== PROVIDED DATA ==
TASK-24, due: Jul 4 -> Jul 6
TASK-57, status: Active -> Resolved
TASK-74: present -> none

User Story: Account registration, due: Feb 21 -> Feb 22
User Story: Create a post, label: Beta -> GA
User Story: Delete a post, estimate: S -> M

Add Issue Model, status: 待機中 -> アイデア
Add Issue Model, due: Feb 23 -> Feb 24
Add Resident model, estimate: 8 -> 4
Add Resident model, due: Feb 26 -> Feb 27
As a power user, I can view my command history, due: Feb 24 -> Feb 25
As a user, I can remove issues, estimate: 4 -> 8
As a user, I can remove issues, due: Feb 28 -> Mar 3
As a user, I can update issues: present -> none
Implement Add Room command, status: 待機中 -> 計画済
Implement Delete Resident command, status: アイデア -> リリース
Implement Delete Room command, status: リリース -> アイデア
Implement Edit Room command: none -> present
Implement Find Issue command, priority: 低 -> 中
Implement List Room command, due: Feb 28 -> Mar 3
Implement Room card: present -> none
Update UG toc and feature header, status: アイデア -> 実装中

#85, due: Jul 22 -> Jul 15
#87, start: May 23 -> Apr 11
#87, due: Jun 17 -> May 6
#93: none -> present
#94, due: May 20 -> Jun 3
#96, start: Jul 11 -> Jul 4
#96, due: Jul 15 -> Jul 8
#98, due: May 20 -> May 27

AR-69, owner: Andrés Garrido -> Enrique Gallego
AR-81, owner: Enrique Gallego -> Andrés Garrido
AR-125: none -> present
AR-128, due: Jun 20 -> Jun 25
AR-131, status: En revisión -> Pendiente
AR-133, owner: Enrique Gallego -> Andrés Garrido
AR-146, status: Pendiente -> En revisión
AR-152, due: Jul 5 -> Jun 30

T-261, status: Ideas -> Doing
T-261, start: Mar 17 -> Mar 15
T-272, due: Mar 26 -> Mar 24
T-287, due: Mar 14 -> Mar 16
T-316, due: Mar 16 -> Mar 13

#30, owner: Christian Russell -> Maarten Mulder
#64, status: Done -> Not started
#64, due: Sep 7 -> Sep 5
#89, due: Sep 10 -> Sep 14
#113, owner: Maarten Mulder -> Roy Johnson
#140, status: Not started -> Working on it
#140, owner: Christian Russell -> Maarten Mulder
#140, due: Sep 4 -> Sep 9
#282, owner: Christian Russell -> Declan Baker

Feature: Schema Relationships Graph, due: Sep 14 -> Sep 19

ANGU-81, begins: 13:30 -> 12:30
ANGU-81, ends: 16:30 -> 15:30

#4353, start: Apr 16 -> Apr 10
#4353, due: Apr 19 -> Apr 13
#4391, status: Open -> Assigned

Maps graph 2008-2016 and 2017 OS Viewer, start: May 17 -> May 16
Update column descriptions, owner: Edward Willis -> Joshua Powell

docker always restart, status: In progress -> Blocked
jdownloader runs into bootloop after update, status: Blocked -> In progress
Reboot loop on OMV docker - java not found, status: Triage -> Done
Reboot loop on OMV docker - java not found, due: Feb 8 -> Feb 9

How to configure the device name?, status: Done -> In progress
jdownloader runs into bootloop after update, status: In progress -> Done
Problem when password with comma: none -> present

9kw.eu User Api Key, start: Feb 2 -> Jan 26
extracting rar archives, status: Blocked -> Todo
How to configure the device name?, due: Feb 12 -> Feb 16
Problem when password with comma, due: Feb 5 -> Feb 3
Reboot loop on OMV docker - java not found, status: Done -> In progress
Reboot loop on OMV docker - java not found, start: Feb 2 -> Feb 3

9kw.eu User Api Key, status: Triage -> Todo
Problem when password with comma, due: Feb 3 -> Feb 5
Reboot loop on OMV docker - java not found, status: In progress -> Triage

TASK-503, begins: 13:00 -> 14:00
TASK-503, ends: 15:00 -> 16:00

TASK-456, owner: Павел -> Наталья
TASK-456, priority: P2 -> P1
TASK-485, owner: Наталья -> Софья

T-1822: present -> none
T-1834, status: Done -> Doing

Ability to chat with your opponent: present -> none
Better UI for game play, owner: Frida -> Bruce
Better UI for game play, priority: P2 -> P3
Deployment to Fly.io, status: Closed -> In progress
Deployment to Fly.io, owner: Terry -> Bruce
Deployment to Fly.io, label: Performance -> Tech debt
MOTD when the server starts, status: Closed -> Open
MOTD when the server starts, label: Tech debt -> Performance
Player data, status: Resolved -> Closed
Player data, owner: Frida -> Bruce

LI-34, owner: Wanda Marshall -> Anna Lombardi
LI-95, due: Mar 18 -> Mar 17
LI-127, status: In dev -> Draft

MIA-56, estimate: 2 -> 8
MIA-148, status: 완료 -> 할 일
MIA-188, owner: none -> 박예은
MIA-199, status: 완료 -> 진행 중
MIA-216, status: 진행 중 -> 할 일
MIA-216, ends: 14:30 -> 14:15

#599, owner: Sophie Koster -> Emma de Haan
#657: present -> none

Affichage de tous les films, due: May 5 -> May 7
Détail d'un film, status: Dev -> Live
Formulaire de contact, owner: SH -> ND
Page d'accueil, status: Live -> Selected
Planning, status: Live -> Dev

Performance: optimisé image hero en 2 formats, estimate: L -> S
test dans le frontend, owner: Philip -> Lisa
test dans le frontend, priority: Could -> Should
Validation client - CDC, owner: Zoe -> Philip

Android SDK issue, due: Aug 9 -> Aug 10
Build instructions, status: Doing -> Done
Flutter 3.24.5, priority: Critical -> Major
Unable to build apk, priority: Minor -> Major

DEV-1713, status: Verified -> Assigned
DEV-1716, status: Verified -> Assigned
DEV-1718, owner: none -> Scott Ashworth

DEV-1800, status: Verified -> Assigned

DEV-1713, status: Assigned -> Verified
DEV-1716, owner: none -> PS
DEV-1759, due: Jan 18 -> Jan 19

== JOB ==
Word for word, transcribe all of the material.

== SOLUTION FOR THIS TASK ==
TASK-24, due: Jul 4 -> Jul 6
TASK-57, status: Active -> Resolved
TASK-74: present -> none

User Story: Account registration, due: Feb 21 -> Feb 22
User Story: Create a post, label: Beta -> GA
User Story: Delete a post, estimate: S -> M

Add Issue Model, status: 待機中 -> アイデア
Add Issue Model, due: Feb 23 -> Feb 24
Add Resident model, estimate: 8 -> 4
Add Resident model, due: Feb 26 -> Feb 27
As a power user, I can view my command history, due: Feb 24 -> Feb 25
As a user, I can remove issues, estimate: 4 -> 8
As a user, I can remove issues, due: Feb 28 -> Mar 3
As a user, I can update issues: present -> none
Implement Add Room command, status: 待機中 -> 計画済
Implement Delete Resident command, status: アイデア -> リリース
Implement Delete Room command, status: リリース -> アイデア
Implement Edit Room command: none -> present
Implement Find Issue command, priority: 低 -> 中
Implement List Room command, due: Feb 28 -> Mar 3
Implement Room card: present -> none
Update UG toc and feature header, status: アイデア -> 実装中

#85, due: Jul 22 -> Jul 15
#87, start: May 23 -> Apr 11
#87, due: Jun 17 -> May 6
#93: none -> present
#94, due: May 20 -> Jun 3
#96, start: Jul 11 -> Jul 4
#96, due: Jul 15 -> Jul 8
#98, due: May 20 -> May 27

AR-69, owner: Andrés Garrido -> Enrique Gallego
AR-81, owner: Enrique Gallego -> Andrés Garrido
AR-125: none -> present
AR-128, due: Jun 20 -> Jun 25
AR-131, status: En revisión -> Pendiente
AR-133, owner: Enrique Gallego -> Andrés Garrido
AR-146, status: Pendiente -> En revisión
AR-152, due: Jul 5 -> Jun 30

T-261, status: Ideas -> Doing
T-261, start: Mar 17 -> Mar 15
T-272, due: Mar 26 -> Mar 24
T-287, due: Mar 14 -> Mar 16
T-316, due: Mar 16 -> Mar 13

#30, owner: Christian Russell -> Maarten Mulder
#64, status: Done -> Not started
#64, due: Sep 7 -> Sep 5
#89, due: Sep 10 -> Sep 14
#113, owner: Maarten Mulder -> Roy Johnson
#140, status: Not started -> Working on it
#140, owner: Christian Russell -> Maarten Mulder
#140, due: Sep 4 -> Sep 9
#282, owner: Christian Russell -> Declan Baker

Feature: Schema Relationships Graph, due: Sep 14 -> Sep 19

ANGU-81, begins: 13:30 -> 12:30
ANGU-81, ends: 16:30 -> 15:30

#4353, start: Apr 16 -> Apr 10
#4353, due: Apr 19 -> Apr 13
#4391, status: Open -> Assigned

Maps graph 2008-2016 and 2017 OS Viewer, start: May 17 -> May 16
Update column descriptions, owner: Edward Willis -> Joshua Powell

docker always restart, status: In progress -> Blocked
jdownloader runs into bootloop after update, status: Blocked -> In progress
Reboot loop on OMV docker - java not found, status: Triage -> Done
Reboot loop on OMV docker - java not found, due: Feb 8 -> Feb 9

How to configure the device name?, status: Done -> In progress
jdownloader runs into bootloop after update, status: In progress -> Done
Problem when password with comma: none -> present

9kw.eu User Api Key, start: Feb 2 -> Jan 26
extracting rar archives, status: Blocked -> Todo
How to configure the device name?, due: Feb 12 -> Feb 16
Problem when password with comma, due: Feb 5 -> Feb 3
Reboot loop on OMV docker - java not found, status: Done -> In progress
Reboot loop on OMV docker - java not found, start: Feb 2 -> Feb 3

9kw.eu User Api Key, status: Triage -> Todo
Problem when password with comma, due: Feb 3 -> Feb 5
Reboot loop on OMV docker - java not found, status: In progress -> Triage

TASK-503, begins: 13:00 -> 14:00
TASK-503, ends: 15:00 -> 16:00

TASK-456, owner: Павел -> Наталья
TASK-456, priority: P2 -> P1
TASK-485, owner: Наталья -> Софья

T-1822: present -> none
T-1834, status: Done -> Doing

Ability to chat with your opponent: present -> none
Better UI for game play, owner: Frida -> Bruce
Better UI for game play, priority: P2 -> P3
Deployment to Fly.io, status: Closed -> In progress
Deployment to Fly.io, owner: Terry -> Bruce
Deployment to Fly.io, label: Performance -> Tech debt
MOTD when the server starts, status: Closed -> Open
MOTD when the server starts, label: Tech debt -> Performance
Player data, status: Resolved -> Closed
Player data, owner: Frida -> Bruce

LI-34, owner: Wanda Marshall -> Anna Lombardi
LI-95, due: Mar 18 -> Mar 17
LI-127, status: In dev -> Draft

MIA-56, estimate: 2 -> 8
MIA-148, status: 완료 -> 할 일
MIA-188, owner: none -> 박예은
MIA-199, status: 완료 -> 진행 중
MIA-216, status: 진행 중 -> 할 일
MIA-216, ends: 14:30 -> 14:15

#599, owner: Sophie Koster -> Emma de Haan
#657: present -> none

Affichage de tous les films, due: May 5 -> May 7
Détail d'un film, status: Dev -> Live
Formulaire de contact, owner: SH -> ND
Page d'accueil, status: Live -> Selected
Planning, status: Live -> Dev

Performance: optimisé image hero en 2 formats, estimate: L -> S
test dans le frontend, owner: Philip -> Lisa
test dans le frontend, priority: Could -> Should
Validation client - CDC, owner: Zoe -> Philip

Android SDK issue, due: Aug 9 -> Aug 10
Build instructions, status: Doing -> Done
Flutter 3.24.5, priority: Critical -> Major
Unable to build apk, priority: Minor -> Major

DEV-1713, status: Verified -> Assigned
DEV-1716, status: Verified -> Assigned
DEV-1718, owner: none -> Scott Ashworth

DEV-1800, status: Verified -> Assigned

DEV-1713, status: Assigned -> Verified
DEV-1716, owner: none -> PS
DEV-1759, due: Jan 18 -> Jan 19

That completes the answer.